Below are the most commonly pursued fields of nursing. Click on the name for further detail on each specialization to see if it is right for you!

Careers as a Nurse

  • Certified Nursing Assistant (CNA): Also known as a Patient Care Assistant (PCA), Nursing Assistant (NA), or State Tested Nurse Aid (STNDA), a CNA can work in a variety of locations doing a variety of jobs for the RN/LPN.
  • Certified Registered Nurse Anesthetists (CRNA): also known as Advanced Practice Registered Nurse (APRN), this position requires graduate-level education for the administration of anesthesia. They are the most advanced and highest paid of all nurses.
  • Licensed Practical Nurse (LPN) or Licensed Vocational Nurse (LVN): Names for the same position, an LPN/LVN works under an RN, performing duties like taking vital signs, dressing wounds, giving injections, observing patients, and performing basic diagnostic test.
  • Occupational Therapist (OT): OTs handle patients who have varying issues in living and working environments, such as emotionally or mentally disabling conditions. Their goal is to help a patient fulfill a satisfying state of life.
  • Physical Therapist (PT): A physical therapist, like the title suggests, works with patients who have varying issues in physical performance, such as mobility and function.
  •  Registered Nurse (RN): An RN must have at least an Associates Degree in Nursing or a Bachelor of Science, and have passed the NCLEX-RN certification. An RN handles many of the physical and difficult duties of a nurse and oversees many other positions.
  • Clinical Nurse Specialist (CNS): An advanced practice nurse, a CNS has a very versatile career and can work in medical environments, specialized diseases, or in surgical departments.
  • Clinical Care Nurse: Critical Care Nurses work in the ICU or emergency departments of hospitals, generally. They can also be nurse educators, researchers, bedside clinicians, nurse managers, practitioners, or CNS.
  • Neonatal Nurse: A neonatal nurse handles newborns until up to 28 days after they are born. Some infants, however, may remains in the nurses care for up to a year, as they usually deal with birth defects, infections, and low birth weight.

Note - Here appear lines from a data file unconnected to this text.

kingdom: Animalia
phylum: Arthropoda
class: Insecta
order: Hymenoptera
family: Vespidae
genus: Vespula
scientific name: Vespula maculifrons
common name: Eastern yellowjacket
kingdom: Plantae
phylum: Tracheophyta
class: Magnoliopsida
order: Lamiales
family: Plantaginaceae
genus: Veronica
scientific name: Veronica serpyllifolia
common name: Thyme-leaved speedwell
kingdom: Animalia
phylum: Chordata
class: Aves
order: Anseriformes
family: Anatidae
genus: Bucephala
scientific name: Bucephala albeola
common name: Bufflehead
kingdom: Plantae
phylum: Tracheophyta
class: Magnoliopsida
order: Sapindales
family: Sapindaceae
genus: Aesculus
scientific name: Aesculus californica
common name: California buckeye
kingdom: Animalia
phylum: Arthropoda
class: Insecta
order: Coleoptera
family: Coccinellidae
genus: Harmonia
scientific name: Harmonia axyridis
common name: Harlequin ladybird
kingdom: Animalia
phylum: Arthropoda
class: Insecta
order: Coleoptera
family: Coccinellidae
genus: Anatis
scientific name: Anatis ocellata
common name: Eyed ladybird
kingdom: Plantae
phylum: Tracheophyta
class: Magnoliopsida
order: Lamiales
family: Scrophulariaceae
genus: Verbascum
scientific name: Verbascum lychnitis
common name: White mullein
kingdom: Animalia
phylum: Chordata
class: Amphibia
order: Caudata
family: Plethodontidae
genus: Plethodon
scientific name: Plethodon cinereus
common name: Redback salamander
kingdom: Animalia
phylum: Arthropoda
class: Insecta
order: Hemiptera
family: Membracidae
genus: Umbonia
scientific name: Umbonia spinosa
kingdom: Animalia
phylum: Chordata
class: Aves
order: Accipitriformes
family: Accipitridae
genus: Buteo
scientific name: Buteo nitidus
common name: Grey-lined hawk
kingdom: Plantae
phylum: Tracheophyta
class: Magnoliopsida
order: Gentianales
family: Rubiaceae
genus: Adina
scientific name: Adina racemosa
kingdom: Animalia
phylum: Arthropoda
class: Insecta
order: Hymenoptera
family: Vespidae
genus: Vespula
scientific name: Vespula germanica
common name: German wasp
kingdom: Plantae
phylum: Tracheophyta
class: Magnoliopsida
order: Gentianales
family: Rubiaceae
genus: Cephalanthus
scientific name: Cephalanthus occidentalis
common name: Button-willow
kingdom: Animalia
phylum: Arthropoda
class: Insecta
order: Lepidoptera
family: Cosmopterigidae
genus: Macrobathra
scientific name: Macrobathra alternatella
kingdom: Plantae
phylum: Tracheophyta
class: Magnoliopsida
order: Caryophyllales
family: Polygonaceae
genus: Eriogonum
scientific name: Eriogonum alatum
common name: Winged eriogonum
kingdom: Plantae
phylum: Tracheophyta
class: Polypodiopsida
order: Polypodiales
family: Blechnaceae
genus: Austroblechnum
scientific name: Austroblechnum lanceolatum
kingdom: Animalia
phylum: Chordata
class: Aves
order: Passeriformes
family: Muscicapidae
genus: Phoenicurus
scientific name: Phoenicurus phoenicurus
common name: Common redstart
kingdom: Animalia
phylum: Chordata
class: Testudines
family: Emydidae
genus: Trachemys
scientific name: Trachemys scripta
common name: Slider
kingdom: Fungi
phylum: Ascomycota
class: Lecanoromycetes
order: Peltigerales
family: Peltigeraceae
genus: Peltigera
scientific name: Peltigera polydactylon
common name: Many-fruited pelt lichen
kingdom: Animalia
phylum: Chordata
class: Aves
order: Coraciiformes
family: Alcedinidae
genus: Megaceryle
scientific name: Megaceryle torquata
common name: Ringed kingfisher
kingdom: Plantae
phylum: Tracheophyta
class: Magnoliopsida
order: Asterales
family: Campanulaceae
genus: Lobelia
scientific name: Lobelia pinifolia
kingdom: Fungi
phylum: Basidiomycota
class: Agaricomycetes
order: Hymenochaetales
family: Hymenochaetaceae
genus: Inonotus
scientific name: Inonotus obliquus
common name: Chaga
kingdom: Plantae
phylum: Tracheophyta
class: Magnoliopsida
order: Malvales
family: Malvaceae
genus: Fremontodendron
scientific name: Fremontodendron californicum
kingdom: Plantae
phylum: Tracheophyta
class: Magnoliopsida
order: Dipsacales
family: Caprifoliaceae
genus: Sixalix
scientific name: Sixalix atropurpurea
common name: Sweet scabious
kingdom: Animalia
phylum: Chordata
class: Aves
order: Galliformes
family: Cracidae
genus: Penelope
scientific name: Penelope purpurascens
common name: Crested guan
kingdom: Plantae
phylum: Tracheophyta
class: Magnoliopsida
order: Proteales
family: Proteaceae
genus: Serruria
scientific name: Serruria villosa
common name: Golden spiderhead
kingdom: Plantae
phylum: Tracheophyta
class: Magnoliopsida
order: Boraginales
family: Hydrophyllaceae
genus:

They handle some of the most difficult and emotionally draining cases.
  • Nurse Practitioner (NP): An NP handles many of the same services as a doctor, able to diagnose and treat a variety of health problems.
  • Certified Rehabilitation Registered Nurse (CRRN):  A rehabilitation nurse handles patients who have suffered a physical disability or chronic illness to adapt to their disabilities for a satisfying lifestyle.
  • Dental Assistant: Dental assistants work in a dentist’s office handling day to day work.
  • Medical Assistant: In a doctor’s office, the medical assistant is detrimental for a smooth operation. They keep the clinics, medical centers, and doctors on task, running efficiently and quickly. They may handle clerical, clinical, and/or administrative duties.
  • Pediatric Nurse: These nurses handle infants, children, and adolescents, for things like shots, illness, physiology, and more.
  • Phlebotomist Training: These health care professionals handle things like psychology, chemistry, anatomy, engineering, and some administration, but they most commonly draw blood from patients on a daily basis.